**Selected excerpt:**
· · · · · · ·

Migration scenarios & common foreign headers
Migration scenarios for the Addresses template: warehouse setup that ingests a fulfilment vendor's shipping list, CRM contact migrations where billing and shipping addresses are split across columns, asset-management imports of facility addresses across countries, and clinical-site directory imports for multi-site studies. Foreign headers we see daily: "Strasse / Hausnummer / Rue / Voie / Calle / Via / Stadt / Ville / Ciudad / Città / PLZ / CP / CAP / ZIP Code / Land / Pays / País / Paese / Region / Kanton / Région / Provincia / State". The cascade resolves all of these into the canonical line1 / city / postal_code / region / country buckets without escalating to the LLM — multilingual address vocabulary is where the heuristic layer earns its keep.
Schema
The canonical column set, with the type each row carries, whether it is required, the field-level validators that fire on commit, and the multilingual header hints the cascade resolves against.

· · · · · · ·

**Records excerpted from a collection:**
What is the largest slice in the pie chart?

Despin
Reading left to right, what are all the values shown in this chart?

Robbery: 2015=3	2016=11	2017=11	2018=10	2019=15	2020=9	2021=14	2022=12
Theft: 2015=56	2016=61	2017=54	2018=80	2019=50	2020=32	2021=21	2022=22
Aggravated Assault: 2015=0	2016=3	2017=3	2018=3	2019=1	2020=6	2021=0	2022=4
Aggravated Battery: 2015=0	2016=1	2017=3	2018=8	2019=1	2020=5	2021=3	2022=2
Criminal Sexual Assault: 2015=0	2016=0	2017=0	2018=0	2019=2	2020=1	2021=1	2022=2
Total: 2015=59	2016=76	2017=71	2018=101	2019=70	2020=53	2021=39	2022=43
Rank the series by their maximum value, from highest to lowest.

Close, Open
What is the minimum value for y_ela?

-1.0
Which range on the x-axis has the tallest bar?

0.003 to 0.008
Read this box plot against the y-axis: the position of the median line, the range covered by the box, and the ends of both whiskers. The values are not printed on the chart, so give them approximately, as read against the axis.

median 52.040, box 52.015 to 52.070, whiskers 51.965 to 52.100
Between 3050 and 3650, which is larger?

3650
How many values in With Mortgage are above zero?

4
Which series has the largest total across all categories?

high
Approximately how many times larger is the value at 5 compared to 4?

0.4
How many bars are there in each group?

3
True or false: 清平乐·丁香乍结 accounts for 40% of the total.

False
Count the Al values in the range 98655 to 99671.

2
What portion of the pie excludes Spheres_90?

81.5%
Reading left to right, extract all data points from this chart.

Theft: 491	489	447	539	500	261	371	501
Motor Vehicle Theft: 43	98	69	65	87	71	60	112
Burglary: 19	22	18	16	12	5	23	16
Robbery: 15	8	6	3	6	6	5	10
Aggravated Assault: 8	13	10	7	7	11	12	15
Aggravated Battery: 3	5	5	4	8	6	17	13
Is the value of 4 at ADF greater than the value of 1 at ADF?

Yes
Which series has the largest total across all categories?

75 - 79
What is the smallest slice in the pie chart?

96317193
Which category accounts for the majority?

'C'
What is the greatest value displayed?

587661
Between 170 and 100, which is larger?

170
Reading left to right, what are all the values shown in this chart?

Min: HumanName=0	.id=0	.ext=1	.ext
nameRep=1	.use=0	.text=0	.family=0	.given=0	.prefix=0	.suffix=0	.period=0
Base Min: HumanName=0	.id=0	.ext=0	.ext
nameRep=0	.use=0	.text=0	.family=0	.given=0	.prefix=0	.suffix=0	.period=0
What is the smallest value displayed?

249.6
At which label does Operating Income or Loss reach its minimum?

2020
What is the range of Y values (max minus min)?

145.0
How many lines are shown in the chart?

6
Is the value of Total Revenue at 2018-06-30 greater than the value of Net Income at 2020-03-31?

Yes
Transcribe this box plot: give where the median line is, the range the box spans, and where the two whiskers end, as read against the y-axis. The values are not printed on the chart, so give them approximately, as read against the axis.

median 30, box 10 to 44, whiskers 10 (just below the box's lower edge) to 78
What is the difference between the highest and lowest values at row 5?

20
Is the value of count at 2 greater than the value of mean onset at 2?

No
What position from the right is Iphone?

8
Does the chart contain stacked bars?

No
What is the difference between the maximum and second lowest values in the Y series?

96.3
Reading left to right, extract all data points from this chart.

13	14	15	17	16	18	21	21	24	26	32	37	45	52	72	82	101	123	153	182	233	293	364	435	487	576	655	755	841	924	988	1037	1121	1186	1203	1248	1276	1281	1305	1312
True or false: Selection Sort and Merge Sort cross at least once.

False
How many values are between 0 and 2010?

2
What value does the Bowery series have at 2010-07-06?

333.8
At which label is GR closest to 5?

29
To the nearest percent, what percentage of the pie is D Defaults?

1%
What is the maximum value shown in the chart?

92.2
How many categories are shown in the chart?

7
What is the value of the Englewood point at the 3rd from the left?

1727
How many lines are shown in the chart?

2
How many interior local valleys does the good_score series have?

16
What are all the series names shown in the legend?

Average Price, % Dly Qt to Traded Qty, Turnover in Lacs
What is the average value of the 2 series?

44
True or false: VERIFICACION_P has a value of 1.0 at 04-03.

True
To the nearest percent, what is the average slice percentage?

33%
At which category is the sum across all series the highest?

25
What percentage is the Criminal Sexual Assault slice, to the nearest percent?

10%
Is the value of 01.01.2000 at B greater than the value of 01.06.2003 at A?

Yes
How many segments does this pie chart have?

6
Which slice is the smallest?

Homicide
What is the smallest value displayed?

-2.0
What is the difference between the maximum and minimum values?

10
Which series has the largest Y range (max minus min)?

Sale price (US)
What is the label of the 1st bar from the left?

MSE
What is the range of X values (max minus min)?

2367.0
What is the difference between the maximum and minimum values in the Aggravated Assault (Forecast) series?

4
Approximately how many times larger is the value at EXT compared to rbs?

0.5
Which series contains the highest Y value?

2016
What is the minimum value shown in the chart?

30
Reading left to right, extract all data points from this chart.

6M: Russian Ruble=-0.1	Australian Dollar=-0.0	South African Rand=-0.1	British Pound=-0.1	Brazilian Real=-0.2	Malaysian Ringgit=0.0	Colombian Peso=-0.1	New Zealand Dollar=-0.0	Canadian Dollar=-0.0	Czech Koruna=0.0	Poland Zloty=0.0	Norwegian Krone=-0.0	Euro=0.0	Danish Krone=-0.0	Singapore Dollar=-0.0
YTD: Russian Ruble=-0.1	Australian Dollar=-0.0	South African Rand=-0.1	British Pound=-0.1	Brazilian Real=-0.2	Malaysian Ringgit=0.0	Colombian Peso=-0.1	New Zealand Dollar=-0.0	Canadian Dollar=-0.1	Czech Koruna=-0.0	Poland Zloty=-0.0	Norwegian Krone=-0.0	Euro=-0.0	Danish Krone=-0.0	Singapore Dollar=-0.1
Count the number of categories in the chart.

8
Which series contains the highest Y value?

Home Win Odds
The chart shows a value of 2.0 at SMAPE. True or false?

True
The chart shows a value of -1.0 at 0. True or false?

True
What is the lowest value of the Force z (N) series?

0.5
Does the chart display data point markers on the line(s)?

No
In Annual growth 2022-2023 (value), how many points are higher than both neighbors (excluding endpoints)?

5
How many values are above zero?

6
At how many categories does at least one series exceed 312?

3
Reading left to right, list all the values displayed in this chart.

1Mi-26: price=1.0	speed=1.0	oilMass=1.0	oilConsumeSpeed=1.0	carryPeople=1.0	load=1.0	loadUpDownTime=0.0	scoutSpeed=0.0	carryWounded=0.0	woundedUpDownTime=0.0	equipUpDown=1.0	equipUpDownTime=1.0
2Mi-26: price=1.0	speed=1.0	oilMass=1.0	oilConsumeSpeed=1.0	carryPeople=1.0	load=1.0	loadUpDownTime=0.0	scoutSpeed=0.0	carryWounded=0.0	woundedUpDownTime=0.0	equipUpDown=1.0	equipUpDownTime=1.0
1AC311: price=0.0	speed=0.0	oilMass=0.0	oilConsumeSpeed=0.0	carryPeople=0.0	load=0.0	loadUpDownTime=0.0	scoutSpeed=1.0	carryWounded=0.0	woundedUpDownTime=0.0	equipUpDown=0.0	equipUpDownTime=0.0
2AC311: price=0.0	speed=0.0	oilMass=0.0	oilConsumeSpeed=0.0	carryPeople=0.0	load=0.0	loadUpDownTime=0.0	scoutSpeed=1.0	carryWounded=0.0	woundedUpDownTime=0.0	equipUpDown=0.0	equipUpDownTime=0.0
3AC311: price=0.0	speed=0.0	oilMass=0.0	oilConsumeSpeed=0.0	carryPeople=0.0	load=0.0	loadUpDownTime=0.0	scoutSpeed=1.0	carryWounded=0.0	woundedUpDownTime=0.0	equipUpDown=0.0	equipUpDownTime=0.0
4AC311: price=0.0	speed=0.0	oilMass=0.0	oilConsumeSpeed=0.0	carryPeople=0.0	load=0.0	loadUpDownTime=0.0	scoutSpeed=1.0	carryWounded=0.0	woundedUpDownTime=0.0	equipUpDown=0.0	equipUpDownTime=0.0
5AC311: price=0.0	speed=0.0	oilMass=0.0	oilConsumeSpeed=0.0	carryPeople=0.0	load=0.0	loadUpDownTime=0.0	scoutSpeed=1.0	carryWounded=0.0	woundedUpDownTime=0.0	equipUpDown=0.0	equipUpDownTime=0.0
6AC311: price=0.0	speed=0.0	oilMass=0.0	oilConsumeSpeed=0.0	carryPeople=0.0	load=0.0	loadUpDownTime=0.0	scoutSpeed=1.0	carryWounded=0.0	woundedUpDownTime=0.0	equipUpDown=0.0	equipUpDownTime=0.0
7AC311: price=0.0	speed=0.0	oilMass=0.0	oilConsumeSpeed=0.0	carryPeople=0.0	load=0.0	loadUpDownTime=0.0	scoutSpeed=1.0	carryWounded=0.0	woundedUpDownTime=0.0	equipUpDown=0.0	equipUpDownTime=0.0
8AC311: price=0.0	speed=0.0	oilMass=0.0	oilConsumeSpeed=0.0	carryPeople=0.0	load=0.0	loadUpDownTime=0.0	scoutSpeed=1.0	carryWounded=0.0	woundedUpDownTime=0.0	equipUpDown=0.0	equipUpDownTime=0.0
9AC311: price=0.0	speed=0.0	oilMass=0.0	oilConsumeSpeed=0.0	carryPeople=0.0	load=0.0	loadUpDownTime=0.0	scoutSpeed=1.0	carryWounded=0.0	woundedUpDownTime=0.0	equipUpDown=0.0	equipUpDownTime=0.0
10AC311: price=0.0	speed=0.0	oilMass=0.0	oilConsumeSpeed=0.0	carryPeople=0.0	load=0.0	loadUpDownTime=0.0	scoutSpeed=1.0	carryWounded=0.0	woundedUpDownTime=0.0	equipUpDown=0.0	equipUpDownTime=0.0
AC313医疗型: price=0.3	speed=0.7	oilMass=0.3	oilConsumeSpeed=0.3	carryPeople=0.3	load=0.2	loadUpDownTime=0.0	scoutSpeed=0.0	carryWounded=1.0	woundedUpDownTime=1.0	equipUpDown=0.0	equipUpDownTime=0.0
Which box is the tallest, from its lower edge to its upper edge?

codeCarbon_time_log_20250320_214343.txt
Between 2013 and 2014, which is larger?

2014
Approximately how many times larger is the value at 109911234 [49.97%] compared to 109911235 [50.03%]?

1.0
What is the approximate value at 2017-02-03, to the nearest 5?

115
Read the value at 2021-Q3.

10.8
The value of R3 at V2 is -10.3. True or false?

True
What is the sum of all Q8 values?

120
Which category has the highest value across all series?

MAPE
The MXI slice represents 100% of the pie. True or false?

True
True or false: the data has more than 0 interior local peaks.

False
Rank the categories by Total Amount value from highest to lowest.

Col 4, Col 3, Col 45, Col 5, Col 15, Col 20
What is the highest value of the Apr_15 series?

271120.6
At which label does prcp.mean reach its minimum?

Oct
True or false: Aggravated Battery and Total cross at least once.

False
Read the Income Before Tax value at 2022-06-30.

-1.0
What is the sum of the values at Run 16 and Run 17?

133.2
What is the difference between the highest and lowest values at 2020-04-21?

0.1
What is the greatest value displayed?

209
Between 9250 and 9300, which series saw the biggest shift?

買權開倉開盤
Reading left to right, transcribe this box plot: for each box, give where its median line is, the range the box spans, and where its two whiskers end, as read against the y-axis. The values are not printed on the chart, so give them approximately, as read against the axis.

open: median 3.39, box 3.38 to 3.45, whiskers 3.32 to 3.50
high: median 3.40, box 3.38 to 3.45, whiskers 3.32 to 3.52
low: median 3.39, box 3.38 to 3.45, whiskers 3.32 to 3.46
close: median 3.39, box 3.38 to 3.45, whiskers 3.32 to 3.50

· · · · · · ·

**What to do:**
1. Print the part of the migration scenarios text starting at "Migration scenarios &" and ending at "earns its keep.".
2. List the canonical buckets into which the migration scenarios text says the cascade resolves foreign headers.
3. According to the migration scenarios text, which layer earns its keep on multilingual address vocabulary?
These records were taken from a separate source.

**Answers given:**
1.
Migration scenarios & common foreign headers
Migration scenarios for the Addresses template: warehouse setup that ingests a fulfilment vendor's shipping list, CRM contact migrations where billing and shipping addresses are split across columns, asset-management imports of facility addresses across countries, and clinical-site directory imports for multi-site studies. Foreign headers we see daily: "Strasse / Hausnummer / Rue / Voie / Calle / Via / Stadt / Ville / Ciudad / Città / PLZ / CP / CAP / ZIP Code / Land / Pays / País / Paese / Region / Kanton / Région / Provincia / State". The cascade resolves all of these into the canonical line1 / city / postal_code / region / country buckets without escalating to the LLM — multilingual address vocabulary is where the heuristic layer earns its keep.

2.
line1
city
postal_code
region
country

3. The heuristic layer.